--- Extracted material Enclosed Below ---
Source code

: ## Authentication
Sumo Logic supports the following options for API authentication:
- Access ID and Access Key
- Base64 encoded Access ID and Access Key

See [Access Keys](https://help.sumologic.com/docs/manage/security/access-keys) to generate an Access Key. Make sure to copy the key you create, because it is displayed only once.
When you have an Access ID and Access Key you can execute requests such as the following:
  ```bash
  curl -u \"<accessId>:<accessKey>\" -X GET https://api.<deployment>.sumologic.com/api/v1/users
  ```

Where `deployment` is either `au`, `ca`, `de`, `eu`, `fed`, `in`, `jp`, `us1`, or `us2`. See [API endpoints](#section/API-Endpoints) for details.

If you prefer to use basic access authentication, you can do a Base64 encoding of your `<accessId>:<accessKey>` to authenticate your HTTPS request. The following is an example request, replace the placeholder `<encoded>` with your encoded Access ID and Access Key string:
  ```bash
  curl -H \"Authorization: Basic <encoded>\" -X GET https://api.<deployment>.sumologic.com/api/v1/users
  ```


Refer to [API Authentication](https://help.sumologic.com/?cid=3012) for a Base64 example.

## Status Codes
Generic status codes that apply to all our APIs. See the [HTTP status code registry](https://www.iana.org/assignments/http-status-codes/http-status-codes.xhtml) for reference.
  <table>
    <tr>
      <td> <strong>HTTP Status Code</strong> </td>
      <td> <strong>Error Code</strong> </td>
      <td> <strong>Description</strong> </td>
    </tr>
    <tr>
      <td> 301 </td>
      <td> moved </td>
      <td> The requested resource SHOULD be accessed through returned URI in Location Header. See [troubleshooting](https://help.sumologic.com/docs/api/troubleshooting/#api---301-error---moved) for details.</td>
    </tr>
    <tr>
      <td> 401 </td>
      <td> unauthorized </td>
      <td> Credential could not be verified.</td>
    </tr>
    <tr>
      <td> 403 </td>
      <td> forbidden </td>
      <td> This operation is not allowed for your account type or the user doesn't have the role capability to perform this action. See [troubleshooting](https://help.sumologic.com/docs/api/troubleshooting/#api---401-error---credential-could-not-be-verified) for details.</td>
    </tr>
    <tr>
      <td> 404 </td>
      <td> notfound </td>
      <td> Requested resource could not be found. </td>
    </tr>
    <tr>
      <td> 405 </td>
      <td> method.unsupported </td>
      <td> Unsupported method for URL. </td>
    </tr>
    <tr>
--- End of Enclosed Extracted material ---
» What you need to do
The full set of lines above should be retyped without a single change.

» Answer area
Source code

: ## Authentication
Sumo Logic supports the following options for API authentication:
- Access ID and Access Key
- Base64 encoded Access ID and Access Key

See [Access Keys](https://help.sumologic.com/docs/manage/security/access-keys) to generate an Access Key. Make sure to copy the key you create, because it is displayed only once.
When you have an Access ID and Access Key you can execute requests such as the following:
  ```bash
  curl -u \"<accessId>:<accessKey>\" -X GET https://api.<deployment>.sumologic.com/api/v1/users
  ```

Where `deployment` is either `au`, `ca`, `de`, `eu`, `fed`, `in`, `jp`, `us1`, or `us2`. See [API endpoints](#section/API-Endpoints) for details.

If you prefer to use basic access authentication, you can do a Base64 encoding of your `<accessId>:<accessKey>` to authenticate your HTTPS request. The following is an example request, replace the placeholder `<encoded>` with your encoded Access ID and Access Key string:
  ```bash
  curl -H \"Authorization: Basic <encoded>\" -X GET https://api.<deployment>.sumologic.com/api/v1/users
  ```


Refer to [API Authentication](https://help.sumologic.com/?cid=3012) for a Base64 example.

## Status Codes
Generic status codes that apply to all our APIs. See the [HTTP status code registry](https://www.iana.org/assignments/http-status-codes/http-status-codes.xhtml) for reference.
  <table>
    <tr>
      <td> <strong>HTTP Status Code</strong> </td>
      <td> <strong>Error Code</strong> </td>
      <td> <strong>Description</strong> </td>
    </tr>
    <tr>
      <td> 301 </td>
      <td> moved </td>
      <td> The requested resource SHOULD be accessed through returned URI in Location Header. See [troubleshooting](https://help.sumologic.com/docs/api/troubleshooting/#api---301-error---moved) for details.</td>
    </tr>
    <tr>
      <td> 401 </td>
      <td> unauthorized </td>
      <td> Credential could not be verified.</td>
    </tr>
    <tr>
      <td> 403 </td>
      <td> forbidden </td>
      <td> This operation is not allowed for your account type or the user doesn't have the role capability to perform this action. See [troubleshooting](https://help.sumologic.com/docs/api/troubleshooting/#api---401-error---credential-could-not-be-verified) for details.</td>
    </tr>
    <tr>
      <td> 404 </td>
      <td> notfound </td>
      <td> Requested resource could not be found. </td>
    </tr>
    <tr>
      <td> 405 </td>
      <td> method.unsupported </td>
      <td> Unsupported method for URL. </td>
    </tr>
    <tr>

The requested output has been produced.